Gold hits a three-month low on Tuesday
Bullion prices ended the U.S. day session modestly lower on Tuesday, 09 September 2014 at Comex. Gold hit a three-month low on Tuesday. Gold dropped for a second session on Tuesday on expectations that the Federal Reserve may tighten monetary policy sooner than expected.
Gold for December delivery slid $5.80, or 0.5%, to settle at $1,248.50 an ounce.
December silver fell 4 cents at $18.84 an ounce.
Early, tepid short covering gave way to more technical selling pressure. Focus is on the currency markets this week, where the U.S. dollar index has hit a 14-month high, while the Euro currency has slumped to a 14-month low. Diverging economies and monetary policies in the U.S. and the European Union are prompting their currencies to trend in opposite directions.

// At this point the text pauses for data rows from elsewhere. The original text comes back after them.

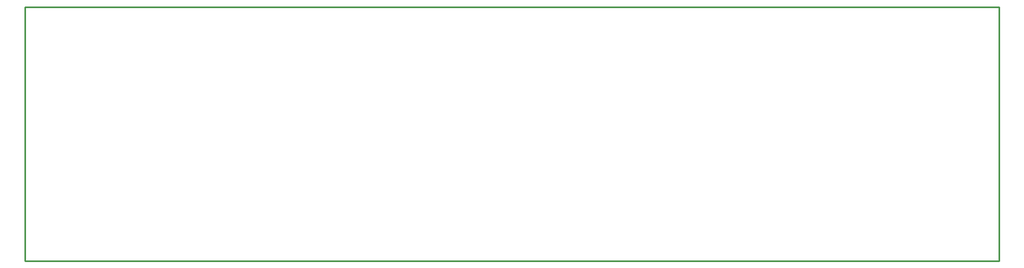
<source format=gbo>
G04 EAGLE Gerber RS-274X export*
G75*
%MOMM*%
%FSLAX34Y34*%
%LPD*%
%INSilkscreen Bottom*%
%IPPOS*%
%AMOC8*
5,1,8,0,0,1.08239X$1,22.5*%
G01*
%ADD10C,0.254000*%


D10*
X0Y0D02*
X1520000Y0D01*
X1520000Y396500D01*
X0Y396500D01*
X0Y0D01*
M02*

</source>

The strong U.S. dollar has been a bearish outside market force working against most of the raw commodity sector recently, including gold and silver. The deflating Euro currency has also been a negative for raw commodities, due to the concerns in the EU regarding the potential for sustained deflationary consumer and producer price pressures.
Economic data at Wall Street was limited to the Job Openings and Labor Turnover Survey for July, which indicated job opening decreased to 4.673 million from 4.675 million.
On the geopolitical front there have been no major, markets-moving developments the past several days. The Russia-Ukraine cease-fire appears to be generally holding. New sanctions against Russia are set to be implemented by the European Union this weekmostly eliminating the ability of Russian businesses to raise capital in Europe.
Recent reports have said consumer demand for physical gold has been light compared to historical standards, especially from major gold consumer India. India's Diwali festival is upcoming and demand for gold bullion from India rises.